Chapitre 20.3
Elle ne pourrait alors plus lui venir en aide, car elle avait sa propre mission. Tous les ponts vers sa Communauté, son Essaim d’adoption, la Multitude, seraient rompus définitivement.
— Tu ne pourras faire confiance à personne, ‘Ran. On t’empêchera peut-être de faire ce qui doit être fait. Lorsque nous nous reverrons, nous ne serons plus ce que nous sommes aujourd’hui. Tu ne me reconnaîtras sans doute pas, et je serai peut-être ton ennemie… Sans doute ton ennemie.
Elle se tut, un instant, une éternité avant de reprendre.
— Et si tu devais me tuer, ou tuer l’un d’entre nous pour que la clé soit sauvée, alors n’aie aucun remords, aucun regret, à le faire.
Nouveau silence.
— Le plus important reste que tu la protèges quoi qu’il t’en coûte. Si tu meurs, elle disparaît, et si elle disparaît, tout ce qui vit dans cet univers, connu ou non, disparaîtra avant l'heure.
— Que se passera-t-il ensuite ? Et vous ?
— Quelle que soit l’issue, bonne ou mauvaise, toi et moi, nous ne serons plus. Comme presque tout ce qui aura existé à ce jour. Entre-temps, moi, je vais poursuivre mon chemin. J’ai ma propre mission à mener pour que la tienne réussisse.
— Je ne comprends pas.
— C’est ainsi. Comprendre ici et maintenant est inutile.
Il devrait se contenter de cette réponse.
Il évalua les présences qui s’agitaient autour de lui.
— ILS vont me chercher.
Le chercheraient-ILS vraiment ? Après tout, il était banni de la communauté.
— ILS ne te trouveront pas, et moi non plus… Pas immédiatement, du moins.
— Alors, tôt ou tard, ILS me retrouveront quand même.
— Un jour, peut-être, oui. À ce moment-là, tu devras faire un choix. Mais, peut-être que tu n’en auras pas la force. Moi, je ne pourrai pas lutter. Ce n’est pas ma destinée… Espérons seulement que quelqu’un d’autre aura pris le relais et que la Gardienne, la Clé, quelle qu’elle soit, quels que soient son véritable nom et sa nature, soit à l’abri lorsque ce moment arrivera, et prête à faire ce que l’on attend d’elle…
— ILS me trouveront, répéta 'Ran. Que me feront-ILS ?
— Rien de bon.
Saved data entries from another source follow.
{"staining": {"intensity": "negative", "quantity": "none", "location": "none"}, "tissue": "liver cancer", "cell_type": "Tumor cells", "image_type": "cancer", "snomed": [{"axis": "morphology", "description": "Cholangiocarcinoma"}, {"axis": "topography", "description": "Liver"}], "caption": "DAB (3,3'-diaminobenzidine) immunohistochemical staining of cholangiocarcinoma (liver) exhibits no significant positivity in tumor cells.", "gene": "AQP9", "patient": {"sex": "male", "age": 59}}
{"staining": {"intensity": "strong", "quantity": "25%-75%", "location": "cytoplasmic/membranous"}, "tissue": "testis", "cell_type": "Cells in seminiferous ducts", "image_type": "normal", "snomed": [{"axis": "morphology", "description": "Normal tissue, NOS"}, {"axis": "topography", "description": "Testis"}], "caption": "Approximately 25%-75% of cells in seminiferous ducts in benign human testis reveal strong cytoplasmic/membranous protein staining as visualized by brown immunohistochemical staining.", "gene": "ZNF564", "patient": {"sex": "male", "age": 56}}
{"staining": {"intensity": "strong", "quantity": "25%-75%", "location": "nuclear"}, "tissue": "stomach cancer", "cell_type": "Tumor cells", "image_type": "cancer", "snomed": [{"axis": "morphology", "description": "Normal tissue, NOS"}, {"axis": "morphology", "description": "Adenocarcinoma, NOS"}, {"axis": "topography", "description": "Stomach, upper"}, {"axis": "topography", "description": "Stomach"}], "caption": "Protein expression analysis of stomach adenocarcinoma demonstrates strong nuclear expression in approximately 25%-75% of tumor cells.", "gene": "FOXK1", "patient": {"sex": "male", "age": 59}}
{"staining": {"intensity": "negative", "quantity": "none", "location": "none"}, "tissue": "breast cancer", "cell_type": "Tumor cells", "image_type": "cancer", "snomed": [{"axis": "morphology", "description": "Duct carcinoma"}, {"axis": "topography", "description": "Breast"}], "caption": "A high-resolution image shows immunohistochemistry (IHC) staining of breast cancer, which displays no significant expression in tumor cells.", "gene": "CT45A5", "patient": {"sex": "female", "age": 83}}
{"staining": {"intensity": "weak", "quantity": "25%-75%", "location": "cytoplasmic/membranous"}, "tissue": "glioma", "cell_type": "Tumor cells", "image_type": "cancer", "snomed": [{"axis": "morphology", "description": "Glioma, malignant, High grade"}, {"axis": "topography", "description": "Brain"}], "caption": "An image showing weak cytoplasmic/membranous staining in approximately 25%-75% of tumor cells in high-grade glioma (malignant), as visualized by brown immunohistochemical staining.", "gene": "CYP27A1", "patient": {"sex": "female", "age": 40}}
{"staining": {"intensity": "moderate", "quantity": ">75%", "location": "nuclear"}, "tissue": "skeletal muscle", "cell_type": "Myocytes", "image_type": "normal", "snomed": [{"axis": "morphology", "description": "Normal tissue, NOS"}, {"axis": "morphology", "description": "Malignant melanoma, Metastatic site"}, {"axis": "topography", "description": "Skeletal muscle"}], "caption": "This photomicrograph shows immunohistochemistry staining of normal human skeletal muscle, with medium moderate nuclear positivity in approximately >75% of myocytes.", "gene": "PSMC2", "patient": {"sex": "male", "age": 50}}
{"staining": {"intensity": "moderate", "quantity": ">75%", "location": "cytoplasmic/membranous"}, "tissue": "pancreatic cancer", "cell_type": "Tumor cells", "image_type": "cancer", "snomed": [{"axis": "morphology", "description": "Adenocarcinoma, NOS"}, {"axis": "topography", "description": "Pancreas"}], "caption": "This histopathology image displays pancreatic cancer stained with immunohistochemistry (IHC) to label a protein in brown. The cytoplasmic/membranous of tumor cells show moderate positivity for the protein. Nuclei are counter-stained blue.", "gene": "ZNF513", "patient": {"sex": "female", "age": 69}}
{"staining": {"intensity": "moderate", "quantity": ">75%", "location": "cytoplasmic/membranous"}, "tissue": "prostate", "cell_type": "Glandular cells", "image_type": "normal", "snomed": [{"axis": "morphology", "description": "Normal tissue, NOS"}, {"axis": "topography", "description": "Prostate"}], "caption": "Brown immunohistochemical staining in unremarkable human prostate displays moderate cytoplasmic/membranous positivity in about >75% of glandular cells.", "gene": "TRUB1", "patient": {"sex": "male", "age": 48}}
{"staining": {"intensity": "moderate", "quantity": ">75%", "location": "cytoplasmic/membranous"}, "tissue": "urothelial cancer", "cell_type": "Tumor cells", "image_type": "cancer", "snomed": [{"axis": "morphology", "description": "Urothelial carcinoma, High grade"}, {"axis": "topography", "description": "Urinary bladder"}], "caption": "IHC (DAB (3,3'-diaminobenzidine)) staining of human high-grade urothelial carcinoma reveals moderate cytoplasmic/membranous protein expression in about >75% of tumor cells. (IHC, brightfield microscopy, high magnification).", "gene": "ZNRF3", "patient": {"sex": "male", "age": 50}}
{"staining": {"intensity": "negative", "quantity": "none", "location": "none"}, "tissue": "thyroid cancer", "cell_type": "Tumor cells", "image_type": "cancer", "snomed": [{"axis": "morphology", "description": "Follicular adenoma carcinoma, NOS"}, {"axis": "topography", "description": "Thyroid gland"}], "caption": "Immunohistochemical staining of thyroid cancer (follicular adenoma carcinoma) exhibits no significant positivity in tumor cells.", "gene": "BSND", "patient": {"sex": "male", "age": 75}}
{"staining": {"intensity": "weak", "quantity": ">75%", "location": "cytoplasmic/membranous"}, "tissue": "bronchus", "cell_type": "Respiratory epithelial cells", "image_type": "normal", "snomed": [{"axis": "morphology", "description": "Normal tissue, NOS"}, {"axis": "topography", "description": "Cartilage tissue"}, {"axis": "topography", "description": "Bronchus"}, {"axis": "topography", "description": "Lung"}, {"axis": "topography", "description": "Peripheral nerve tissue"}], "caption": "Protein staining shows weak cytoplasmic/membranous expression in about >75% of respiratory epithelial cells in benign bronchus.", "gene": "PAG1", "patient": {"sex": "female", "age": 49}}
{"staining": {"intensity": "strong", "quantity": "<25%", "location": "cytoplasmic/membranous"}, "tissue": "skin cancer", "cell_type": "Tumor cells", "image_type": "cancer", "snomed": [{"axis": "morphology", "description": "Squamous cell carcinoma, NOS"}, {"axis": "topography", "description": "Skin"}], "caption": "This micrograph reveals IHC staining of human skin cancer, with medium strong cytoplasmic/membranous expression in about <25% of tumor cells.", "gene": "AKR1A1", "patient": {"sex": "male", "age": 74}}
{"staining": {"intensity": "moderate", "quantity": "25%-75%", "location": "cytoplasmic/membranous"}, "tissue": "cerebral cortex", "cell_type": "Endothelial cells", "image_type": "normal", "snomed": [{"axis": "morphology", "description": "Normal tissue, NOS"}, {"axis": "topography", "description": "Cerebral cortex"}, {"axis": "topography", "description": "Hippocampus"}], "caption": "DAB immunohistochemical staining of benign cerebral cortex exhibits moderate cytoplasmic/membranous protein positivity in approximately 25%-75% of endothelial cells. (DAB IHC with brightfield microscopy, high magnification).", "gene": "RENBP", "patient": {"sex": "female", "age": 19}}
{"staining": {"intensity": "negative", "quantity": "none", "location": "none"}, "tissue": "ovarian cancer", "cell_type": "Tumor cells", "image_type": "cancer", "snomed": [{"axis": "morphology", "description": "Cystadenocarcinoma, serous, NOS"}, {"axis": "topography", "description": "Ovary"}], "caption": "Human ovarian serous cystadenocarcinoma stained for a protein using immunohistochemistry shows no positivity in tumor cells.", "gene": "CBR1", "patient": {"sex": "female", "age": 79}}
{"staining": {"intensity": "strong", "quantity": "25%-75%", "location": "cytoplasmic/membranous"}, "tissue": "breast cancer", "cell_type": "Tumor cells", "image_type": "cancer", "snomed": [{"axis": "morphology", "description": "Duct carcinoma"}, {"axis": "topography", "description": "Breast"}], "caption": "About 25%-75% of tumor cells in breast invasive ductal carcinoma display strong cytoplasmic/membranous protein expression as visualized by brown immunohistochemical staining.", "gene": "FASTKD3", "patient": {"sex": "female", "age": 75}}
S’ILS te retrouvent, 'Ran, ils te tortureront jusqu’à ce que tu leur avoues tout ce que tu as fait et tout ce que tu sais.
— Je ne LEUR dirai rien.
— ILS chercheront ton point de rupture, et ILS le découvriront .
— Je n’ai pas de point de rupture.
— Tu es différent de nous. Je t'ai choisi pour cette raison. Aujourd’hui, tu n’es pas une créature très différente de nous en apparence. Tu le seras vraiment lorsqu’ils te trouveront. Tu seras comme bien d’autres créatures de cette galaxie : faite de chair et de sang. Tu auras une vie. Tous les êtres vivants ont un point de rupture.
— Alors, arrangez-vous pour que je n’en aie pas. Je sais que vous pouvez le faire.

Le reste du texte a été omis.